When an organization looks at shifting employee engagement survey projects from a large survey vendor to a highly specialized albeit smaller survey partner, there’s always pause for concern. Particularly when it comes to comparing employee engagement benchmarks.

If one database comprises 500 or more organizations and the other is considerably less, do these differences impact benchmark validity? And is it best with this kind of change to use a smaller sized benchmark based on comparable organization size? Or a larger overall benchmark including organizations of all sizes and sectors and locations?

Based on TalentMap’s experience, it doesn’t really matter what widget you’re producing or what service you’re delivering or where you’re located, the best employee engagement benchmark comparator is to look at results of other organizations of the same size.

It’s not unreasonable to expect large global firms to have more organizations in their benchmarks than smaller niche-specialists. However, when using global sourced benchmark data, you’re likely accessing a collection of US, UK and European firms of all sizes and sectors which begs the question: is this an apples-to-apples comparison?

It’s a known fact that in the U.S., particularly among larger companies, employee engagement is lower compared to Canada, other countries in the western world, and the State’s own smaller and midsized business constituents.
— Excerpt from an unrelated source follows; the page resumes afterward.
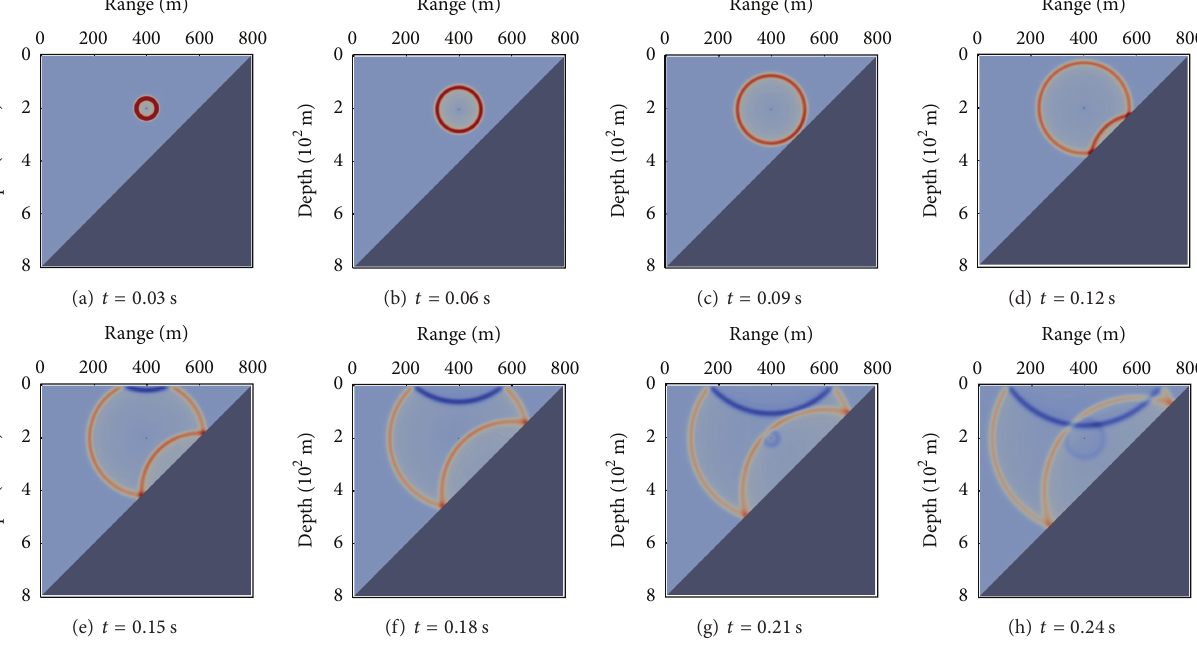
Figure 7: The simulation for the single pulse source problem in the ideal wedge geometry. The bottom boundary is set rigid. The t value of each snapshot is listed in the subtitles of the figures. The small blue rings around the source in (g) and (h) are the secondary reflections on the edge of the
This consideration alone implies employee engagement benchmarks with large-sized corporate U.S. representation, may be lower than the universe in which your organization operates.

Remember too, company size means different things to different organizations. Some rankings are based on revenue or profit, spending habits or numbers of employees (small = 100 or less, medium = 1000 or less, large = above 1,000). Others look at these considerations within context of different industries.

An article published by The Business Journals reported the number of large businesses in the United States is relatively tiny, yet the clout they wield is massive. These large businesses are some of the largest worldwide and include some of the biggest brand names such as:

  • Walmart (2.3million employees in 2016)
  • UPS (444,000 employees in 2017)
  • PepsiCo (264,000 employees in 2016)
  • Apple (123,000 employee in 2017)

Conversely, Financial Post magazine’s ranking of corporate Canada’s top 500 in 2016 indicated the average company employed 9,037 people (of the 426 that reported labor numbers). Only three companies topped the 100,000 mark: George Weston Ltd. with 201,500 employees, Onex Corp with 161,000 and Magna International with 155,000 employees.

Given that benchmarks are based on responses from individuals – not organizations – the sheer volume of responses from even one or two large enterprises will heavily weight benchmarks to reflect large organization sentiments. Not good if you’re a small, medium, or even “large” organization with considerably fewer employees.

In other words, whether an employee engagement benchmark has 50 or 500 organizations is irrelevant. What matters is peer size. And what matters even more is what the industry calls varianceIn simple terms, a benchmark of 50 organizations which all have very similar results will be more reliable than a benchmark of 500 with wildly different results (higher variance).

All TalentMap benchmarks have very low variation, which means they’re not very different from each other at all. This allows for objective and realistic target setting. If your organization is at 70% engagement and the benchmark of your peers is 75% then your organization might want to consider enacting strategies to get to 75% and beyond.